On assiste  à l’accélération du mouvement, non encore de concentration, mais surtout d’appropriation de la totalité des capitaux des entreprises existantes (ex : El Youm et Liberté...et on avait déjà parlé d’El Khabar en projet de rachat, et la rumeur avait même évoqué El Watan).......toujours avec l‘aide d’un journaliste ou d’un groupe de journalistes, ces derniers obligés qu’ ils sont, encore sans statut et la loi relative à l’Information inappliquée, à « chercher du travail », et tout heureux de le trouver  en un temps de gros chômage, comme pour faire pendant à un Etat - qui, d’ailleurs, ne voulant pas se laisser « dépasser » , agit par le biais de « subventions » directes ou déguisées aux médias publics encore existants, surtout la radio et la télévision ainsi que l’agence de presse principale et c’est là un phénomène remarqué dans beaucoup  de pays  qu’ils soient de l’UE ou autres du monde en développement-  qui pousse à cela ou laisse faire , au nom de la liberté d ’entreprise ou, tout bêtement, en guise de « punition »  (sic !). Les exemples sont connus : des entreprises   industrielles, commerciales  privées et des personnalités ou personnages politiques sont souvent cités (Blanky, Betchine, Benaoun, Haddad, Djebbari, Djebbar, Idjerouidène, Meguenni, Basta, Mehiaoui, Bensahnoun, Hadji, Nezzar, Bensaadoun, Benferhat, Hadjas, Rahmani, Djezzy, Kouninef, Rougab, etc.). Parfois, ce sont de simples « affairistes » à l’affût d’un « placement » qui rapporterait d’une manière ou d’une autre : Un hôtelier, un imprimeur, un restaurateur, un concessionnaire automobile, un éditeur  de livres, un diffuseur de presse, un transporteur, un petit entrepreneur, un importateur-exportateur, un général à la retraite, un ancien syndicaliste...  Par ailleurs, les partis politiques ne sont pas en reste et,  après l’échec  ,durant la première étape, quant à la création de journaux partisans et affichant franchement (ou presque) leur couleur politique, ils créent, par le biais d’entreprises SARL commerciales, des journaux (surtout des périodiques) qui défendent leurs orientations (Miloud Chorfi pour le RND, Daadouâ, Si Affif et  Abdelhamid Mehri pour le FLN,  ce dernier en 1992 avec Saout El Ahrar, Amara Benyounès avec la Dépêche de Kabylie pour le MPA, Tayeb Houari, SG de l’ONEC, le MSP (ex-Hamas) avec El Bilad.......)

 

Certains appareils sécuritaires encouragent la continuation de parution en favorisant surtout l’octroi de quantum publicitaire conséquent au niveau de l’ANEP qui « monopolise » de fait la publicité institutionnelle ainsi qu’au niveau de certaines entreprises commerciales et industrielles privées comme Djezzy, Nedjma, Algérie Télécom (opérateurs de téléphonie mobile, très gros producteurs de publicité) ou les concessionnaires automobiles .... le non-paiement à temps des factures d’imprimerie, les plus importantes étant celles du secteur public....et les abonnements des administrations, l’ANEP ayant créé une entreprise de diffusion.
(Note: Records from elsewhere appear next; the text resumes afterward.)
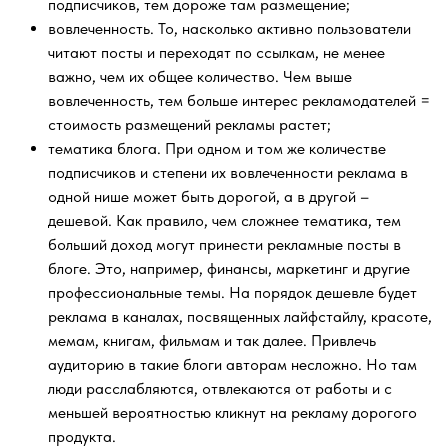
подписчиков, тем дороже там размещение;
вовлеченность. То, насколько активно пользователи
читают посты и переходят по ссылкам, не менее
важно, чем их общее количество. Чем выше
вовлеченность, тем больше интерес рекламодателей =
стоимость размещений рекламы растет;
тематика блога. При одном и том же количестве
подписчиков и степени их вовлеченности реклама в
одной нише может быть дорогой, а в другой –
дешевой. Как правило, чем сложнее тематика, тем
больший доход могут принести рекламные посты в
блоге. Это, например, финансы, маркетинг и другие
профессиональные темы. На порядок дешевле будет
реклама в каналах, посвященных лайфстайлу, красоте,
мемам, книгам, фильмам и так далее. Привлечь
аудиторию в такие блоги авторам несложно. Но там
люди расслабляются, отвлекаются от работы и с
меньшей вероятностью кликнут на рекламу дорогого
продукта.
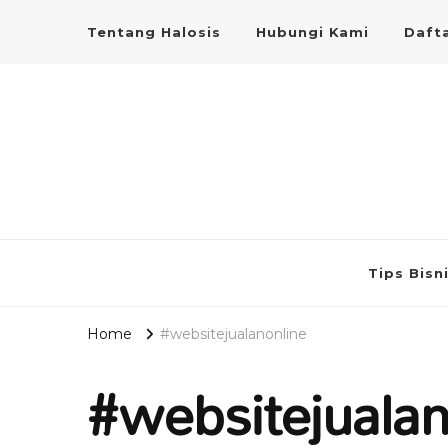
Tentang Halosis
Hubungi Kami
Dafta
Tips Bisn
Home
#websitejualanonline
#websitejualan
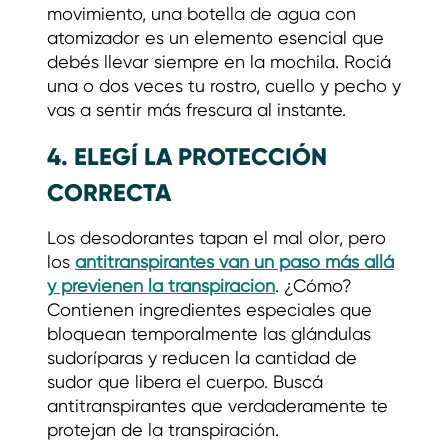
movimiento, una botella de agua con
atomizador es un elemento esencial que
debés llevar siempre en la mochila. Rociá
una o dos veces tu rostro, cuello y pecho y
vas a sentir más frescura al instante.
4. ELEGÍ LA PROTECCIÓN
CORRECTA
Los desodorantes tapan el mal olor, pero
los
antitranspirantes van un paso más allá
y previenen la transpiración
. ¿Cómo?
Contienen ingredientes especiales que
bloquean temporalmente las glándulas
sudoríparas y reducen la cantidad de
sudor que libera el cuerpo. Buscá
antitranspirantes que verdaderamente te
protejan de la transpiración.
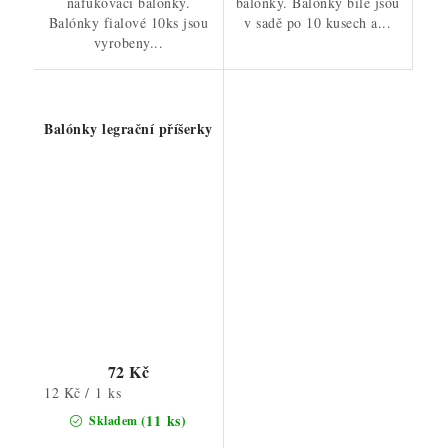
nafukovací balónky.
balónky. Balónky bílé jsou
Balónky fialové 10ks jsou
v sadě po 10 kusech a...
vyrobeny...
Balónky legrační příšerky
72 Kč
Měrná
12 Kč / 1 ks
cena:
(11 ks)
Skladem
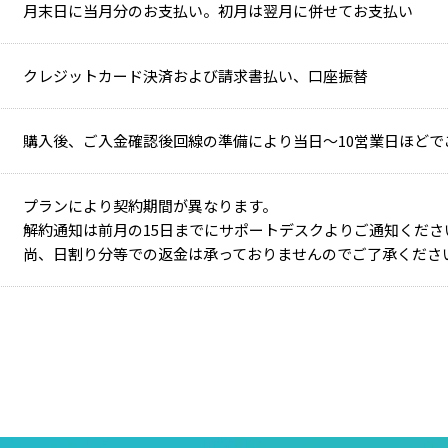
月末日に当月分のお支払い。初月は翌月に併せてお支払い
クレジットカード決済および請求書払い、口座振替
購入後、ご入金確認後回線の準備により当日～10営業日ほどで
プランにより契約期間が異なります。
解約通知は前月の15日までにサポートデスクよりご通知くださ
尚、日割り分等での返金は承っておりませんのでご了承くださ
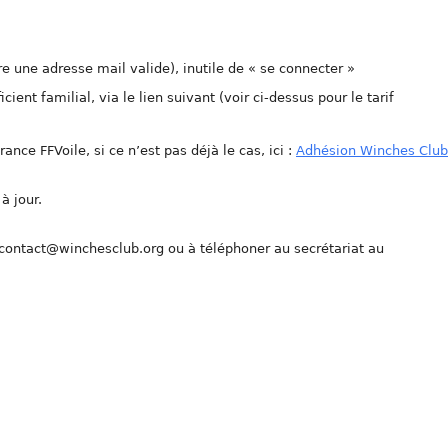
e une adresse mail valide), inutile de « se connecter »
icient familial, via le lien suivant (voir ci-dessus pour le tarif
ce FFVoile, si ce n’est pas déjà le cas, ici :
Adhésion Winches Club
à jour.
 contact@winchesclub.org ou à téléphoner au secrétariat au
Ils encouragent, aussi, certains journalistes à créer des journaux favorables au pouvoir en place. Surtout à l’approche d’élections .... tout particulièrement à partir du 3è mandat présidentiel d’Abdelaziz Bouteflika. On avait même vu un quotidien naître à Biskra (créé par le ministre de l’Agriculture d’alors, Saïd Barkat)..... au titre évocateur,  El ‘Iza ou el Karama qui a disparu juste après les élections pour le 3è mandat ......... de même qu’une chaîne satellitaire de la même veine, Le Président. L’opposition politique  a agi de même. 

 



[1] Ancien professeur associé à l’Ensjsi, Ben Aknoun, Alger et aux Universités. Journaliste indépendant. Ex-DG de l’ANEP (1984-1985) et de l’APS (1985-1990). Puis, membre désigné du Conseil supérieur de l’Information (1990-1993). Ancien chargé de mission, directeur de l’Information à la Présidence de la République (1993-1999).